• [EXERCISE DATA]
▬▬▬
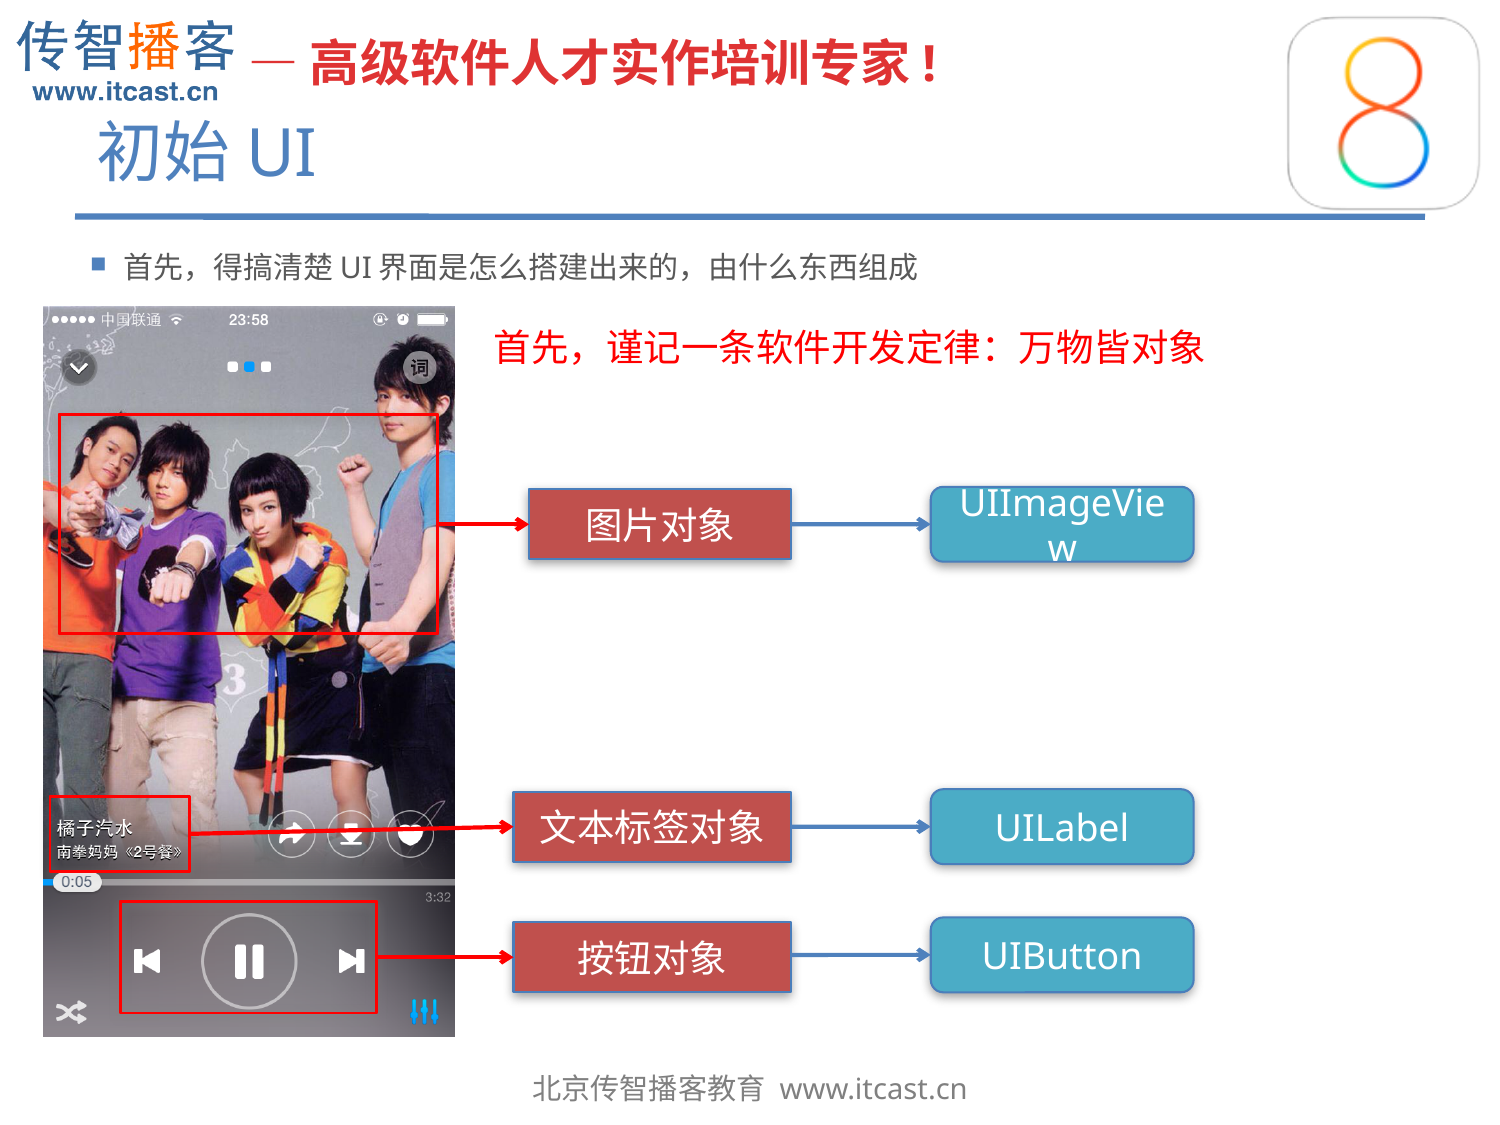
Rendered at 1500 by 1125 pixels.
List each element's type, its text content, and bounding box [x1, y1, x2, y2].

list 首先，得搞清楚UI界面是怎么搭建出来的，由什么东西组成 [75, 241, 1425, 293]
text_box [790, 486, 1195, 563]
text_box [119, 900, 792, 1014]
picture [42, 306, 455, 1038]
text_box 首先，谨记一条软件开发定律：万物皆对象 [478, 316, 1222, 376]
title 初始UI [81, 102, 1416, 238]
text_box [790, 916, 1195, 993]
picture [16, 19, 234, 101]
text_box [790, 788, 1195, 865]
picture [1270, 0, 1497, 227]
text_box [49, 791, 789, 873]
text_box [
▬▬▬
• [PROBLEM TO WORK ON]
Any picture among the entries must be skipped; copy all else exactly.

• [SOLUTION FOR THIS PROBLEM]
Rendered at 1500 by 1125 pixels.
List each element's type, its text content, and bounding box [x1, y1, x2, y2].

list 首先，得搞清楚UI界面是怎么搭建出来的，由什么东西组成 [75, 241, 1425, 293]
text_box [790, 486, 1195, 563]
text_box [119, 900, 792, 1014]
picture [42, 306, 455, 1038]
text_box 首先，谨记一条软件开发定律：万物皆对象 [478, 316, 1222, 376]
title 初始UI [81, 102, 1416, 238]
text_box [790, 916, 1195, 993]
picture [16, 19, 234, 101]
text_box [790, 788, 1195, 865]
picture [1270, 0, 1497, 227]
text_box [49, 791, 789, 873]
text_box [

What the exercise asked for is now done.